**Provided material:**
=== Section Start ===

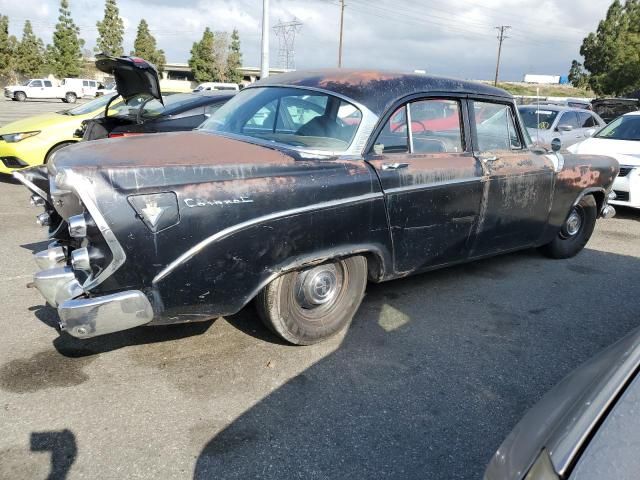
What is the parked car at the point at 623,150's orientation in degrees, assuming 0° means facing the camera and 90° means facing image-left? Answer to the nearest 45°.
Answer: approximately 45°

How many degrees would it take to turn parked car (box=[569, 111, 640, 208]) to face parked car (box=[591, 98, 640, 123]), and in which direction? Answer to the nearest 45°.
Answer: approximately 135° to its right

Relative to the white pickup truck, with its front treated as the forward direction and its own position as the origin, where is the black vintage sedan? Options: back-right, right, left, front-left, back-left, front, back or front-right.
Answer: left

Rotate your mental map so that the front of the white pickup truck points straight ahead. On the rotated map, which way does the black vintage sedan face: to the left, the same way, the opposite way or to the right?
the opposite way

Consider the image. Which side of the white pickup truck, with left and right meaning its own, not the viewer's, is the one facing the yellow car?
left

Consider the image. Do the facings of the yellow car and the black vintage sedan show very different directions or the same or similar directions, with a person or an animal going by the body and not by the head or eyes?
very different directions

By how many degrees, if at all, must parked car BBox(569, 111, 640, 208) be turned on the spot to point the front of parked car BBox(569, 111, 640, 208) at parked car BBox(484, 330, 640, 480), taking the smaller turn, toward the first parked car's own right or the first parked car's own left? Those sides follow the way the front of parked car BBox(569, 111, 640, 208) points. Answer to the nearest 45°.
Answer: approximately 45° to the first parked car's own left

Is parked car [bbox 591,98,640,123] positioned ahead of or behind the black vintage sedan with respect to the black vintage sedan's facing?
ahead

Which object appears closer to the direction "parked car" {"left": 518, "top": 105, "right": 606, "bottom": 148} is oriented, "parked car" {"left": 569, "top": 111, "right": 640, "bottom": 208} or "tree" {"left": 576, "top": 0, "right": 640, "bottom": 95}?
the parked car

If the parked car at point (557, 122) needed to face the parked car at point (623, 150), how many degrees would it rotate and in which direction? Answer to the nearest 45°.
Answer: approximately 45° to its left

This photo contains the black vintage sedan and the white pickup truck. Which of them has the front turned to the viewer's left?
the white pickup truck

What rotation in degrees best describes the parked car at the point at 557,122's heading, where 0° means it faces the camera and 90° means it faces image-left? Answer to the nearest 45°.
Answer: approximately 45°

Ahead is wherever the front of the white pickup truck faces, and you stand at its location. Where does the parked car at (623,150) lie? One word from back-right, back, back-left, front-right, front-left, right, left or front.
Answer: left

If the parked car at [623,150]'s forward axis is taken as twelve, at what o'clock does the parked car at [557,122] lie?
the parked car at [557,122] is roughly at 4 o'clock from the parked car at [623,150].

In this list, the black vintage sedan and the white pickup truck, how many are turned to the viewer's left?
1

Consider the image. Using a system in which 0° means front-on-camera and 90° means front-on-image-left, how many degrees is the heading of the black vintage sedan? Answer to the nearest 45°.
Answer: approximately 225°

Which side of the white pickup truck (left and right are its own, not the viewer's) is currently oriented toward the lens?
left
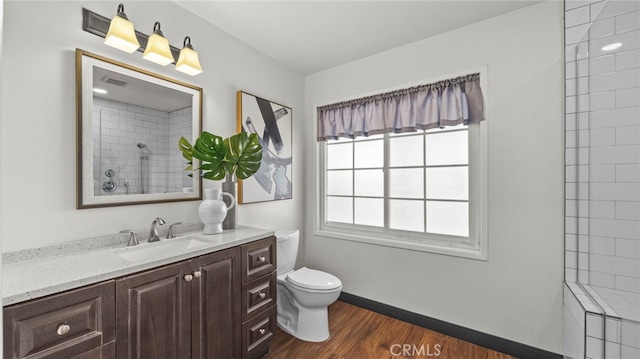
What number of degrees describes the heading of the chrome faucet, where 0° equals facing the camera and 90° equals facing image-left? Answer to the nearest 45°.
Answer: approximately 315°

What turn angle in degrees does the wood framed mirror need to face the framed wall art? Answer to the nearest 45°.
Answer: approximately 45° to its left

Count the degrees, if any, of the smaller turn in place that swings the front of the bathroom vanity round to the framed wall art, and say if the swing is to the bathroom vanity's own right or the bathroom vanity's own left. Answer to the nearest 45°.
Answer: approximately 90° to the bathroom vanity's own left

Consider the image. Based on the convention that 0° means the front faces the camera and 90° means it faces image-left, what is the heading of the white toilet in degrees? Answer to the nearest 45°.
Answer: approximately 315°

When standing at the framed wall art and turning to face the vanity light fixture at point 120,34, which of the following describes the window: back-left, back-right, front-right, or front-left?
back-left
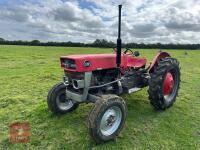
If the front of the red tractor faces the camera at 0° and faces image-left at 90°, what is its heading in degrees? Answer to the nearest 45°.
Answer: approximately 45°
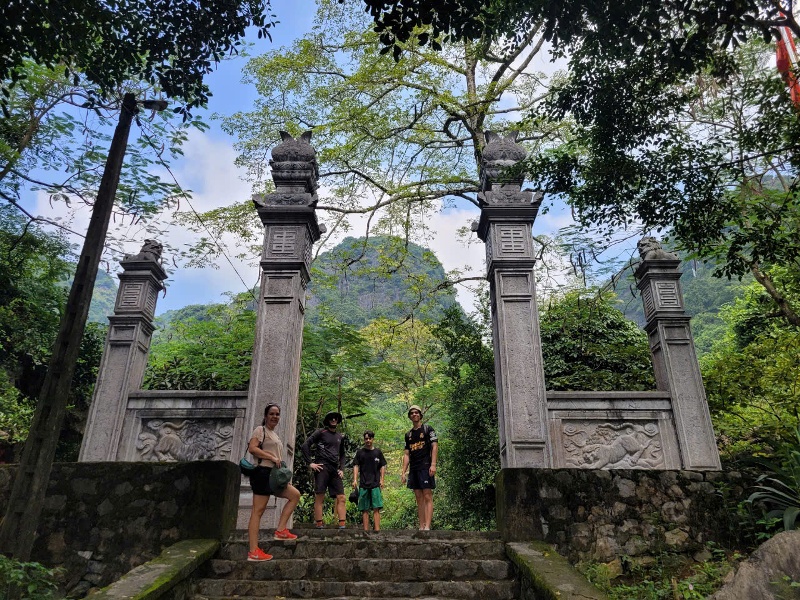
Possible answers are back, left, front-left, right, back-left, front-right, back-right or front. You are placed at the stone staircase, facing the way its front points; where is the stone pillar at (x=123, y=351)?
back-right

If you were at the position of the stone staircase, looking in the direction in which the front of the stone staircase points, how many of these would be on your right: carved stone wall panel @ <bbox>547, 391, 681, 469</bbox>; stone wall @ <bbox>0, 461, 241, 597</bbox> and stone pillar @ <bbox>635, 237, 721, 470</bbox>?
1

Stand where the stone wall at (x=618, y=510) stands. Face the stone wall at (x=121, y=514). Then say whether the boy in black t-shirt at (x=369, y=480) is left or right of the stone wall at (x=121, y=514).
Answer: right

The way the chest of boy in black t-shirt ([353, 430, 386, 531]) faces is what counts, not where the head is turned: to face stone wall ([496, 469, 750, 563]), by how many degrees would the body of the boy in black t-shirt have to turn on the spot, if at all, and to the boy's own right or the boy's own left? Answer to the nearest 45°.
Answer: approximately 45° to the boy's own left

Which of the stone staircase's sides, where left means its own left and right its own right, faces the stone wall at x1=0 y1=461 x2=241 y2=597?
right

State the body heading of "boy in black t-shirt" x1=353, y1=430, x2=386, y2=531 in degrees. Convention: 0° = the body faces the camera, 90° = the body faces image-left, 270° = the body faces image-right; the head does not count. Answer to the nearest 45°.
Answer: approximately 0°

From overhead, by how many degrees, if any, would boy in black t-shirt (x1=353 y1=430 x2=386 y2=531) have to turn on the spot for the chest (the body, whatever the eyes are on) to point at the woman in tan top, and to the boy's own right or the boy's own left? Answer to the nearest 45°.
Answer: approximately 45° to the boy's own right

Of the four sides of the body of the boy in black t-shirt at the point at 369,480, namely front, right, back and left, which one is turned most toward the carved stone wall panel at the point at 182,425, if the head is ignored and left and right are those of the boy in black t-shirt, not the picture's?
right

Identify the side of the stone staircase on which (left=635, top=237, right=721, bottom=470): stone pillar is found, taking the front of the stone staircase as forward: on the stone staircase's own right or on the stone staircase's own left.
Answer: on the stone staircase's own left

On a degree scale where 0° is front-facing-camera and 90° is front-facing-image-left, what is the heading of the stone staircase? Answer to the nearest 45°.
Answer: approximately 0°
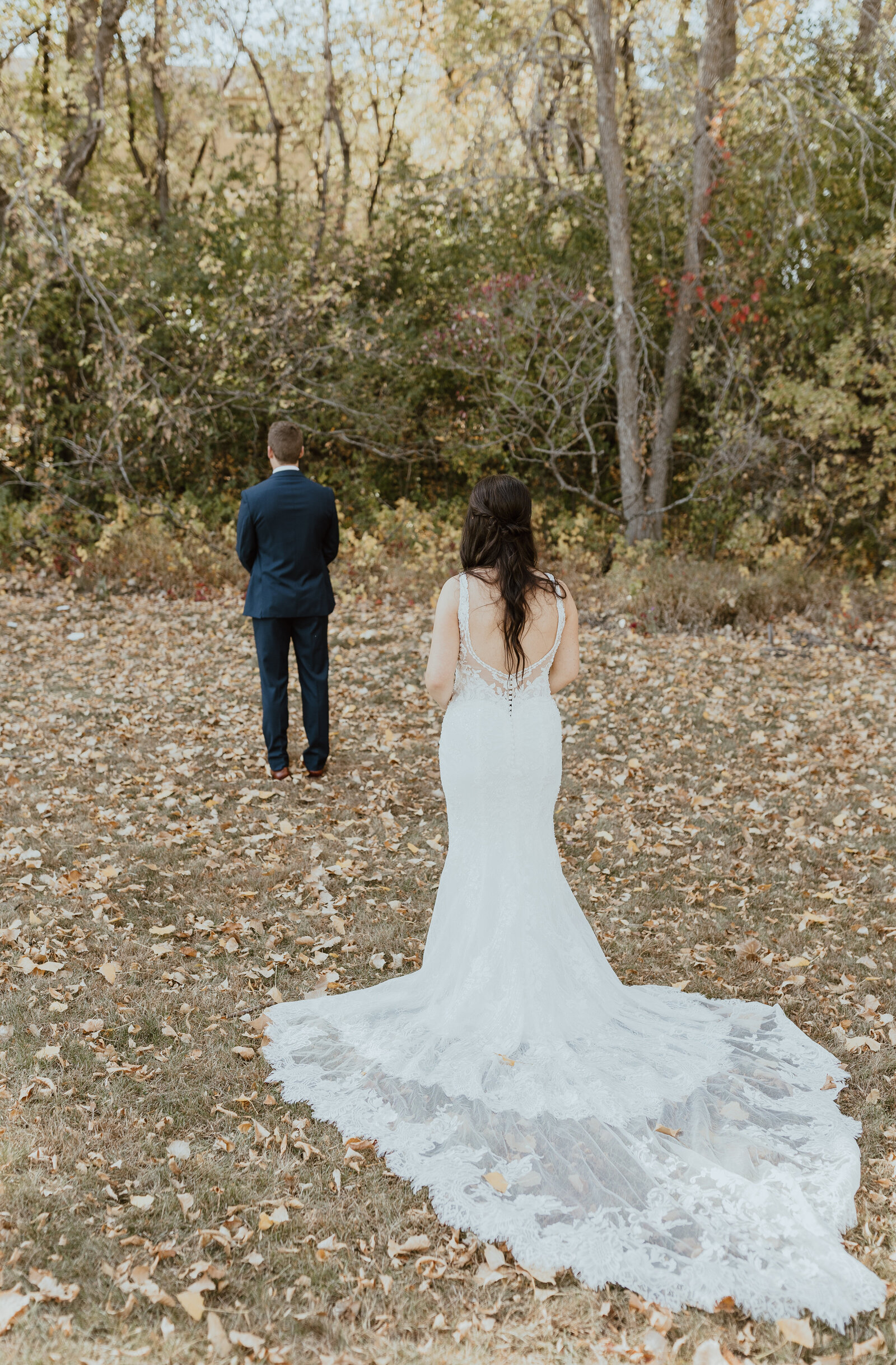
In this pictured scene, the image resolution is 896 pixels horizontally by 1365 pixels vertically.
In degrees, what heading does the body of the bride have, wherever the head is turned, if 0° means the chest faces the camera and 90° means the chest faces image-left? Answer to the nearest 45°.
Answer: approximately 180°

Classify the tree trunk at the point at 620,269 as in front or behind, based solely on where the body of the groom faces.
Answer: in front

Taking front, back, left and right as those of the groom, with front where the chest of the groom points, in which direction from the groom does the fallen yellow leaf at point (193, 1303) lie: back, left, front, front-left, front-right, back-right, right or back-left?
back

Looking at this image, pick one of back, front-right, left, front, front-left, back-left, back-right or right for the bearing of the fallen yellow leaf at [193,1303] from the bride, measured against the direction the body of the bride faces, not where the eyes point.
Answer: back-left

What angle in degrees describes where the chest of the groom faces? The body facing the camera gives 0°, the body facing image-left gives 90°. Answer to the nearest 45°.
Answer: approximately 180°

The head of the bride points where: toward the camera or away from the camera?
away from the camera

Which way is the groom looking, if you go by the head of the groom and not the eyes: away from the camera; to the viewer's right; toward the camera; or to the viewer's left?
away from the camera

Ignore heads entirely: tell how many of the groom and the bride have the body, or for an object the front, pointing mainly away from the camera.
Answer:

=== Section End ===

**Exercise description:** Rewrite all the data above with every "vintage sedan" swapped for "classic sedan" and nothing else changed. Leave out the pictures.

**Your response:**
What is the parked car at the point at 623,150's orientation in degrees, assuming 0° means facing the camera and 90° means facing image-left? Answer to the nearest 45°.
Answer: approximately 45°

How many degrees would it take to turn parked car (box=[569, 111, 640, 208]) to face parked car (box=[591, 98, 640, 123]), and in which direction? Answer to the nearest 45°.
Answer: approximately 135° to its right

Relative to the white pickup truck, with its front treated as the forward direction and its own position as the origin, where is the black classic sedan? Options: back-right, right, left, front-left, back-left, front, back or front-right.
Answer: left

Rotate your mental map so that the front of the white pickup truck points straight ahead. On the rotated map, which way does the black classic sedan face: to the left, the same way, the opposite way or to the right?
the opposite way

Consider the image. Which side of the white pickup truck, with left and right meaning its own, not the viewer's, is the one facing the yellow car?
left

Consider the image. Do the facings of the yellow car and the black classic sedan show very different directions or the same or similar directions, with a person or an animal going by the body and not by the head or eyes?
very different directions

By how many degrees, if at all, must parked car BBox(569, 111, 640, 208) be turned on the spot to point the front of parked car BBox(569, 111, 640, 208) at parked car BBox(484, 330, 640, 480), taking the smaller turn, toward the first parked car's own right or the first parked car's own left? Those sides follow the way the front of parked car BBox(569, 111, 640, 208) points. Answer to the nearest 45°.
Answer: approximately 45° to the first parked car's own left

Is parked car [bbox 591,98,640,123] positioned ahead of or behind the black classic sedan with respect to the black classic sedan's facing?
ahead

Which object appears closer to the direction "parked car" {"left": 518, "top": 105, "right": 606, "bottom": 148} is oriented, "parked car" {"left": 569, "top": 111, "right": 640, "bottom": 208} or "tree" {"left": 576, "top": 0, "right": 640, "bottom": 95}?
the parked car

If the parked car at point (557, 122) needed to face the parked car at point (623, 150), how many degrees would it rotate and in which direction? Answer to the nearest 45°.
Answer: approximately 45° to its left

This photo contains the black classic sedan and the white pickup truck. Which of them has the front turned to the viewer's left?
the white pickup truck

What rotation in degrees best describes the parked car at the point at 557,122's heading, where 0° means it faces the camera and 90° means it faces image-left? Answer to the nearest 45°.
Answer: approximately 45°

Ahead is wherever the front of the white pickup truck faces, and you stand at its location. Where does the parked car at (623,150) lie? One word from back-right, back, back-left, front-right, front-left, right, left or front.
Answer: left

If the parked car at [623,150]'s forward axis is taken as twelve, at what o'clock does the parked car at [557,122] lie?
the parked car at [557,122] is roughly at 4 o'clock from the parked car at [623,150].

In this list, the black classic sedan and the white pickup truck, how many are turned to the viewer's left?
1

Consider the image. Using a system in which 0° means front-on-camera and 90° means front-on-image-left, how many degrees is the heading of the black classic sedan? Answer to the nearest 45°.
Answer: approximately 225°

Which side of the white pickup truck (left and right are its own, not the viewer's) is currently oriented toward the lens?
left
What number of degrees describes the heading of the chrome faucet, where 0° equals facing the camera and 90° equals facing image-left? Answer to the nearest 45°.
Answer: approximately 315°

What turn angle in degrees does the wood framed mirror need to face the framed wall art? Answer to the nearest 45°.
Answer: approximately 45° to its left

Count the degrees, if any, of the smaller turn in place that swings the front of the bathroom vanity round to the framed wall art, and say if the swing is to the bathroom vanity's own right or the bathroom vanity's own left. Answer to the nearest 45°.
Answer: approximately 90° to the bathroom vanity's own left

Consider the image. Based on the convention that 0° means the front faces the camera and 90° means it faces image-left, what is the heading of the white toilet in degrees? Answer to the nearest 45°.
Answer: approximately 315°

When standing at the framed wall art and turning to face the vanity light fixture at point 120,34, which of the following describes the window: back-left, back-right, front-right, or front-left?
back-left
If the front of the red tractor faces the camera at 0° and faces image-left at 90°, what is its heading in degrees? Answer to the nearest 45°.
Answer: approximately 45°
Possible answers are back, left, front-left, right, back-left, front-right, back-right or front. You are placed at the stone staircase, facing the way its front points; where is the stone pillar at (x=123, y=351)?
back-right

If you were at the position of the stone staircase, looking in the direction in which the front of the stone staircase points, how many of these would be on your right: carved stone wall panel @ <bbox>547, 391, 681, 469</bbox>; stone wall @ <bbox>0, 461, 241, 597</bbox> and stone pillar @ <bbox>635, 237, 721, 470</bbox>?
1

Stand where the stone wall at (x=618, y=510) stands. Face the stone wall at (x=121, y=514). Then say whether the boy in black t-shirt at (x=369, y=480) is left or right of the stone wall at (x=121, y=514).
Answer: right

The way the chest of boy in black t-shirt ([353, 430, 386, 531]) faces is what counts, not where the head is turned: to face stone wall ([496, 469, 750, 563]), by how many degrees would the body of the boy in black t-shirt have to turn on the spot, if at all, and to the boy's own right or the boy's own left? Answer to the nearest 45°.
Answer: approximately 45° to the boy's own left

Which of the stone staircase's sides, where left means its own left and right its own right, faces the stone wall at x1=0 y1=461 x2=241 y2=597?
right

State the body heading of "boy in black t-shirt" x1=353, y1=430, x2=386, y2=531 in degrees. Convention: 0° = the body faces the camera, 90° = the body faces image-left, 270° = the body faces image-right; the head does not count. Answer to the nearest 45°.
Answer: approximately 0°

From overhead, by how many degrees, if any, would boy in black t-shirt (x1=353 y1=430 x2=386 y2=531) have to turn on the spot for the chest (the body, whatever the eyes are on) to point at the woman in tan top, and to the boy's own right or the boy's own left? Answer to the nearest 45°.
Answer: approximately 45° to the boy's own right

Of the four sides of the body of the boy in black t-shirt at the point at 369,480, namely front, right, back and left, which one is turned most toward the carved stone wall panel at the point at 182,425, if the head is ignored and left and right are those of the boy in black t-shirt, not the picture's?
right

Identify the side of the stone staircase on which (left=635, top=237, right=721, bottom=470): stone pillar is found, taking the front of the stone staircase as forward: on the stone staircase's own right or on the stone staircase's own left.
Answer: on the stone staircase's own left

On a degree scale where 0° is front-facing-camera and 90° is front-facing-image-left, what is the heading of the stone staircase? Answer to the nearest 45°.
Answer: approximately 0°
In this pictured scene, the image resolution is 896 pixels horizontally by 1365 pixels vertically.
In degrees, what heading does the body of the bride have, wherever the head is turned, if 0° means the chest faces the camera and 90° means the chest faces image-left? Answer to the nearest 45°.
Answer: approximately 180°

Classify the tree trunk at the point at 620,269 as in front or behind, based solely on where the body of the groom faces.
Answer: in front

Taking front, back, left and right as those of the groom, with front where the chest of the groom points, in which direction from the groom does the fallen yellow leaf at point (193, 1303) lie: back, left, front, front-left, front-right, back-right, right or back-left?
back

Looking at this image, pick one of back, front-right, left, front, front-left, back-left, back-right or right for the bearing of the fallen yellow leaf at [193,1303] from the bride, measured against the direction the body of the bride faces, not where the eyes point.
Answer: back-left

What angle in degrees describes where the chest of the groom faces? The body facing the camera gives 0°, the body facing image-left gives 90°. Answer to the nearest 45°.
Answer: approximately 180°

The head of the bride points where: toward the camera or away from the camera?
away from the camera

Which way is the groom looking, if you go by the head of the groom and not the eyes: away from the camera; to the viewer's right; toward the camera; or to the viewer's left?
away from the camera

Ignore heads entirely: tell how many of the groom and the bride have the body, or for an object the front, pointing mainly away from the camera.
Answer:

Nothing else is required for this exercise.